## Work task:
Locate "nconsciente às margens da SC-160" in the listing below, then output the line holding it and every line after it, exactly and with nothing else.

## Material for this exercise:
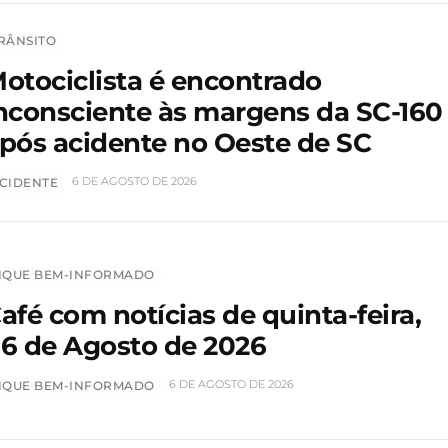
RÂNSITO
otociclista é encontrado
nconsciente às margens da SC-160
pós acidente no Oeste de SC
6 DE AGOSTO DE 2026
CIDENTE
IQUE BEM-INFORMADO
afé com notícias de quinta-feira,
6 de Agosto de 2026
6 DE AGOSTO DE 2026
IQUE BEM-INFORMADO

## Problem solution:
nconsciente às margens da SC-160
pós acidente no Oeste de SC
6 DE AGOSTO DE 2026
CIDENTE
IQUE BEM-INFORMADO
afé com notícias de quinta-feira,
6 de Agosto de 2026
6 DE AGOSTO DE 2026
IQUE BEM-INFORMADO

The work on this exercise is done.